Royal Game of Ur

Traditional

Players
2
Age
8+
Time
20 - 80
# race game
# Asia
# Eastern
# Ancient
# Traditional
# Race
# action selection
# chasing sticks
# dice
# dice rolling

How to set-up

1. The Royal Game of Ur is played on a board with two blocks of squares (4 x 3 and 2 x 3) connected by a bridge of 2 squares. The board is marked with five rosettes.

2. The Royal Game of Ur also requires a die-four. You can use 3 dice instead; odd numbers representing 1, and even numbers 0. Moves are calculated as the sum of the dice (1 through 3). If a throw shows 3 even numbers, the player misses their turn.

3. Each player selects 7 BEADs colour of their choice.
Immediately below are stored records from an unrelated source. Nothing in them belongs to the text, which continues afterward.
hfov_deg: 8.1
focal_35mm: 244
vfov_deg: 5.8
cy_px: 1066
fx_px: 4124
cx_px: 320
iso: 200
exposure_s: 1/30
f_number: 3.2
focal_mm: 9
BEADs start off the board.

4. Players decide who begins the game by rolling a die.

How to play

1. No special roll is required to start a BEAD.
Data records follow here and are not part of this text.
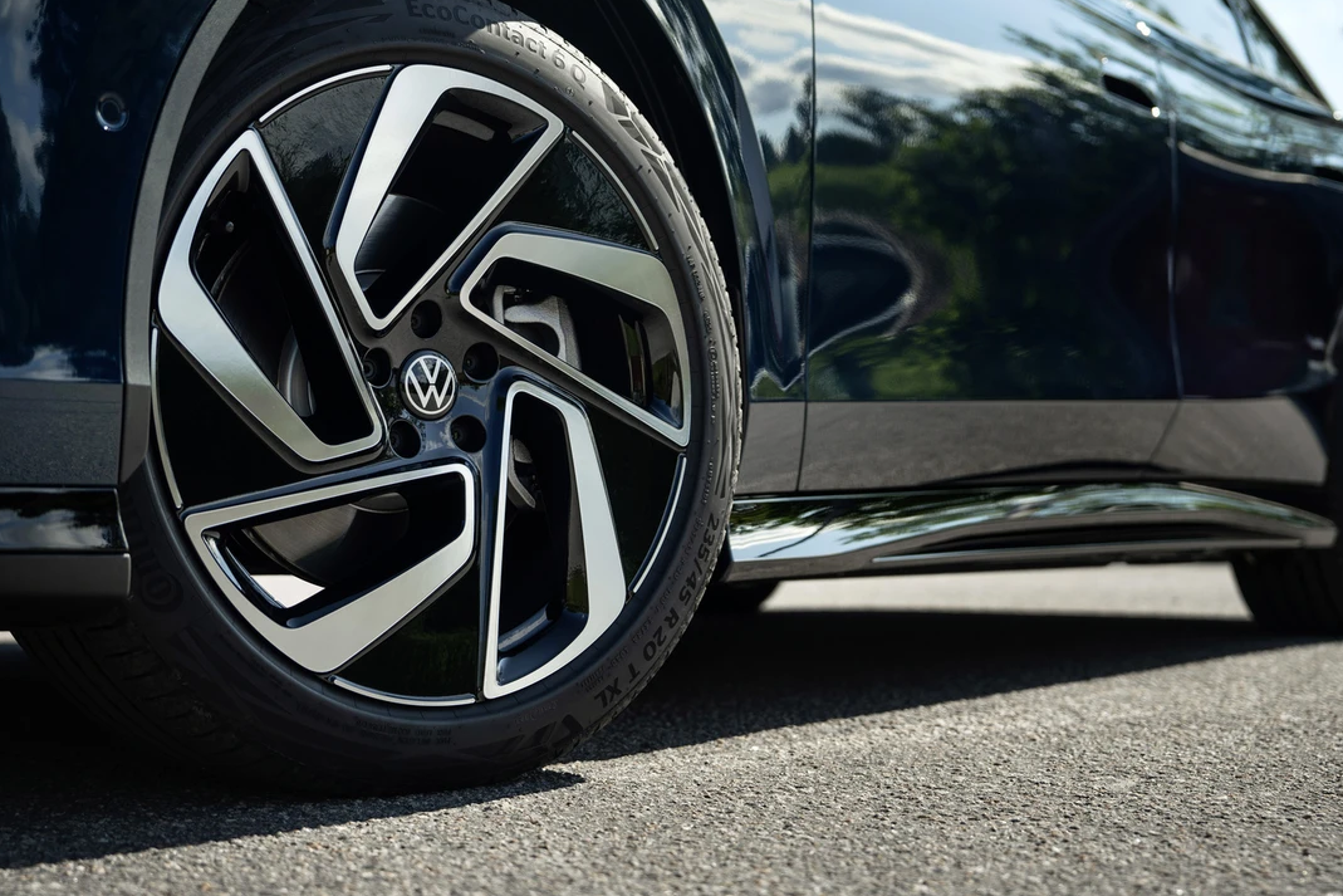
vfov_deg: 24.6
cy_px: 373
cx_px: 608
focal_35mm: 55
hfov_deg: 36.2
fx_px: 2052
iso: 50
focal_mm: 42
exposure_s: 1/640
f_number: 2.8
2. Players roll to determine how many spaces they can move their BEAD.

3. Each player enters the board on the square directly under the rosette on the middle row of play spaces (players enter directly opposite each other).
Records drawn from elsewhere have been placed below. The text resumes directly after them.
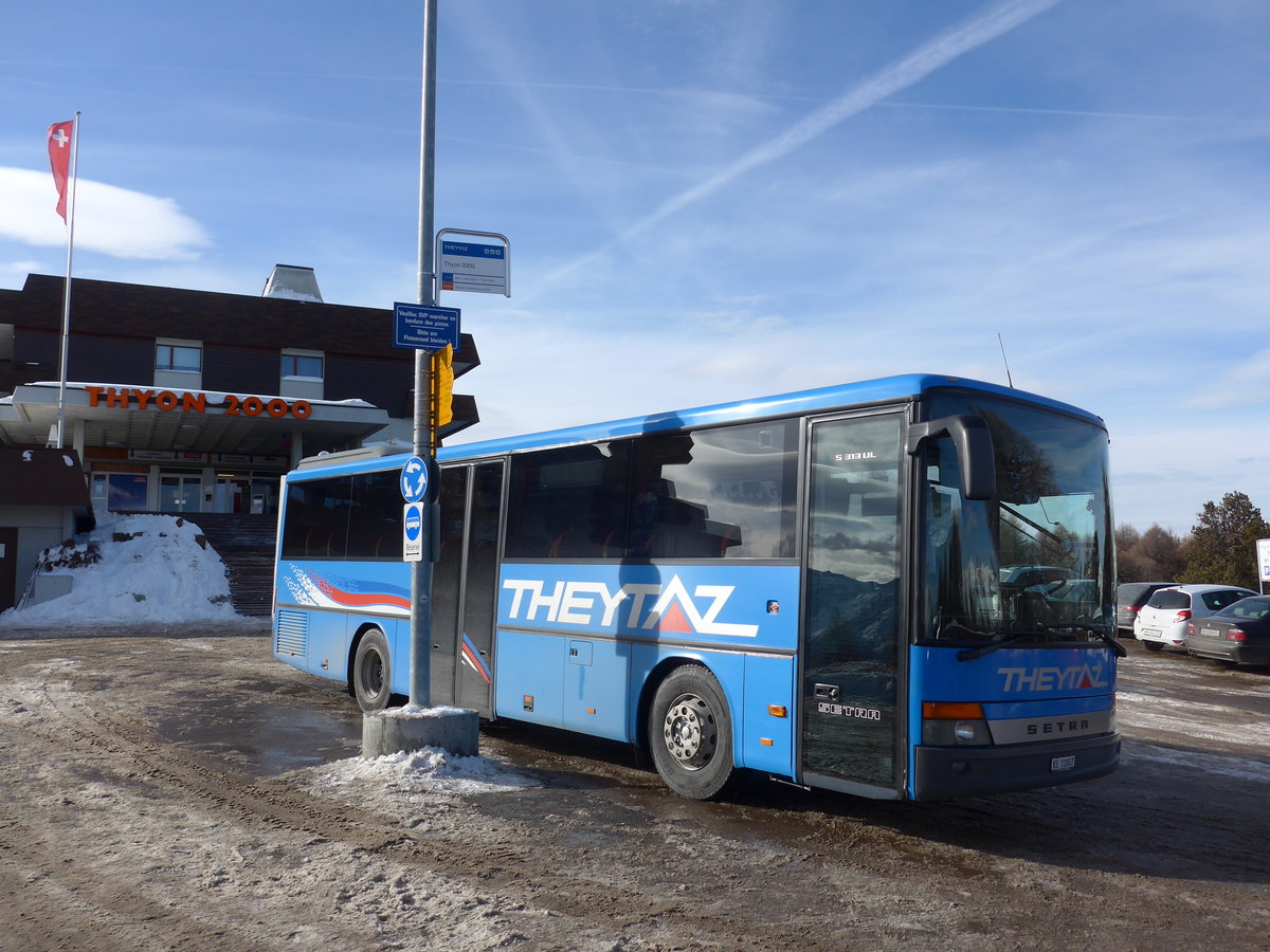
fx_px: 1064
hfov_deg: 61.7
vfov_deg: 48.2
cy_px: 476
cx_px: 635
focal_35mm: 29
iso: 80
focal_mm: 6
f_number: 2.8
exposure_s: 1/1600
4. Players move the BEAD along the long side of the larger block of squares towards the rosette in the corner, turning onto the middle row and proceeding across the bridge to the second block of squares.

5. Once they reach the end of the row, they turn onto the row on their opponent’s side of the board, exiting after the rosette. This routing provides 14 spaces, with the 15th move exiting the board.

6. When a player lands on a rosette, they can roll the dice again and continue to play however with their next role they do not have to move the BEAD on the rosette.

7. A player can have as many BEADs as they like on a square, but only one BEAD can land on a rosette.

8. If a player lands on a square that is occupied by their opponent’s BEAD, the opponent’s BEAD is removed from the board, requiring the player to start the BEAD again.

9. Players must roil and exact number for their BEAD to leave the board.

How to win

To win the game, a player must be the first to move all 7 of their BEADs off the board.

History

1. The Royal Game of Ur gets its name from two boardgames which were found in tombs by Sir Leonard Wooley, who was carrying out excavations in the ancient city of Ur in the 1920s.

2. The two boards date from before 2600 BCE. Each of the game boards is composed of a set of twelve squares and a set of six cases linked by a bridge of two cases. One of the two boardgames is famous and is exhibited in the collections of the British Museum in London. It is sumptuously decorated with shells carved with lapis lazuli and limestone.

3. Sets of pawns were also found: seven white pawns with five black dots on each and seven black pawns with five white dots. Also two sets of three pyramid-like dice.

4. The Ur-style Twenty Squares gameboard was also known in Egypt as Asseb, and has been found in Pharaoh Tutankhamen's tomb, among other places.